Young Nicaraguan Poultry Producers Prove the Value of Quality Protein Maize

Young girl holds hen

Kimberling helps her big brother raise the hens

Over the past few months, we’ve been working with sixteen area farm families and their children to demonstrate the nutritional value of Quality Protein Maize (QPM) and teach entrepreneurship and business basics through a chicken-rearing project.  Sixteen children whose mothers are participants in our micro-credit program set out “to offer poultry meat to my neighbors and businesses in my community at a competitive price, achieve recognition as a young entrepreneur, and position myself as a producer of meat chickens.”

Thanks to your support, the boys and girls who participated in the project learned how to care for their chicks, and saw how they could contribute to their family’s income to break the cycle of poverty. They also learned about basic business practices such as how to factor in various production costs to determine the most profitable means of rearing chickens.

We obtained 64 broiler chicks from a poultry breeding farm in Costa Rica to start the project.  Sixteen children, 8 girls and 8 boys all about 10-12 years old, enrolled in the project.  All children were from families who were participating in either the SHI micro-credit program or the QPM seed production program.  Each child received 4 chicks.  Before the chicks were delivered, each family had to construct an enclosure to keep the chicks confined and safe from other animals, as well as provide a feeder and waterer.

young boy with his newly constructed chicken pen

Carlos constructed a chicken pen using recycled materials

The children were randomly assigned one of four types of feed rations for their chicks.  Two rations contained QPM corn, one was supplemented with soybean meal and one had no supplemental protein.  The other two rations contained conventional corn, again, one with soybean meal as a protein supplement and one without.  Each of the four rations was fed to four groups of chicks during the last four weeks of the trial.  During the first three weeks, all the chicks received the same starter ration.  The rations were all balanced for energy and protein and supplemented with salt and mineral.

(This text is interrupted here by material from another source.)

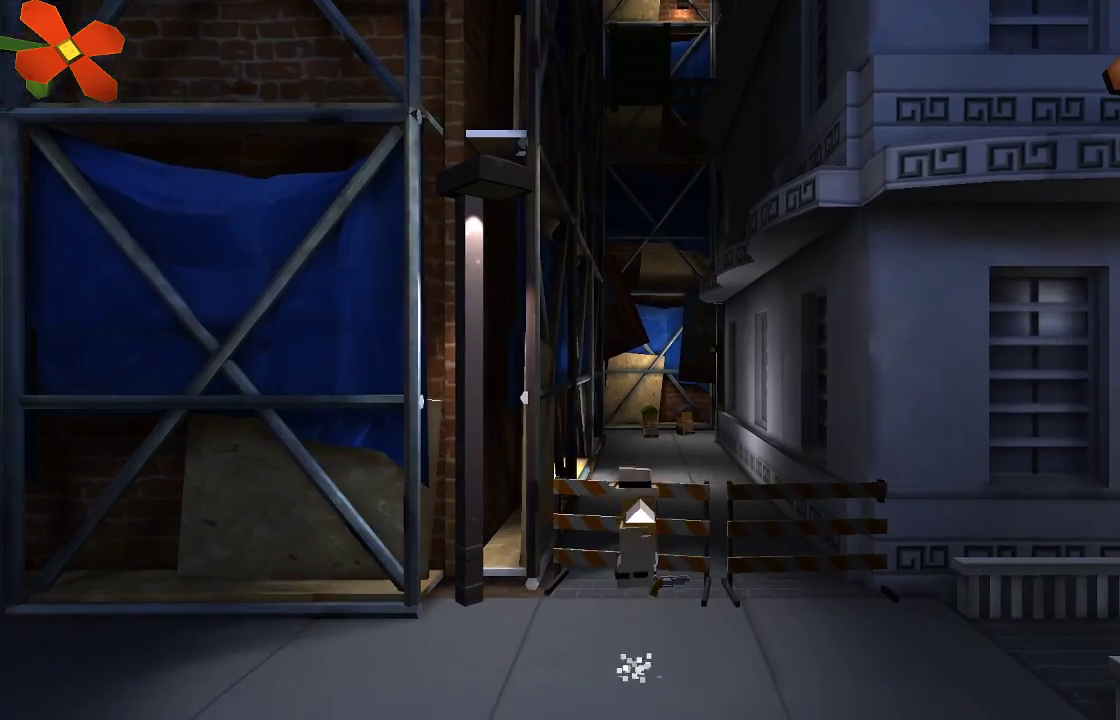
{"buttons": [], "left_stick": "center", "right_stick": "center"}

SHI staff weighed all the chicks weekly for seven weeks.  The final results are summarized in the table below.  The chicks that were fed the non-QPM corn supplemented with soy meal had the highest average ending weight, 6.05 kilograms (13.3 pounds) per bird.  The chicks that received the QPM-based ration without soy meal had the second heaviest average weight at the end of the seven weeks, 5.77 kilograms (12.7 pounds).  However, the chicks receiving the non-QPM + soy meal ration had a higher feed cost, which resulted in a smaller profit margin.

At the end of the trial, the chickens were valued at 77 córdobas per kilogram of live weight, the going price in the local market.  Each chick cost 20 córdobas initially and received vaccinations costing slightly over 3 córdobas. The QPM and non-QPM corn were valued at the same cost per kilogram, but the rations that contained soy meal in addition to corn were more expensive overall.   Thus, the chicks that were fed QPM corn without supplemental soy meal had the highest profit per bird.  This means that families growing QPM corn can raise chickens with only their own corn plus salt and mineral, without purchasing expensive protein supplement.

table with numerical results of SHI broiler chick project

Broiler Chick Project Results

The children enrolled in the poultry project attended three seminars presented by SHI staff, to learn about the care and management of their chicks.  The children were each accompanied by a parent, so the seminars were actually family affairs.  Each child developed a brief business plan that included the product they were raising, the expected selling price, the potential market for their product, the actions needed to produce it, the expected time period, and the desired results.  Jorge Campos, SHI country director in Nicaragua, emphasized the importance of keeping careful records, including costs of production.

By taking an evidence-based approach and involving the families we serve, they are able to see for themselves the difference that feeding chickens QPM can make, and understand that even if the chickens have a slightly lower weight, the profit margin is still the highest.  The next stage of the project will include using profits from the first group to purchase a larger number of chicks. Click here to read more about how Carlos, one of the project participants, plans to grow his poultry flock so he can earn money for his school expenses.

Thank you for your continued support, which is creating economic opportunities for rural farm families and inspiring the next generation of young entrepreneurs!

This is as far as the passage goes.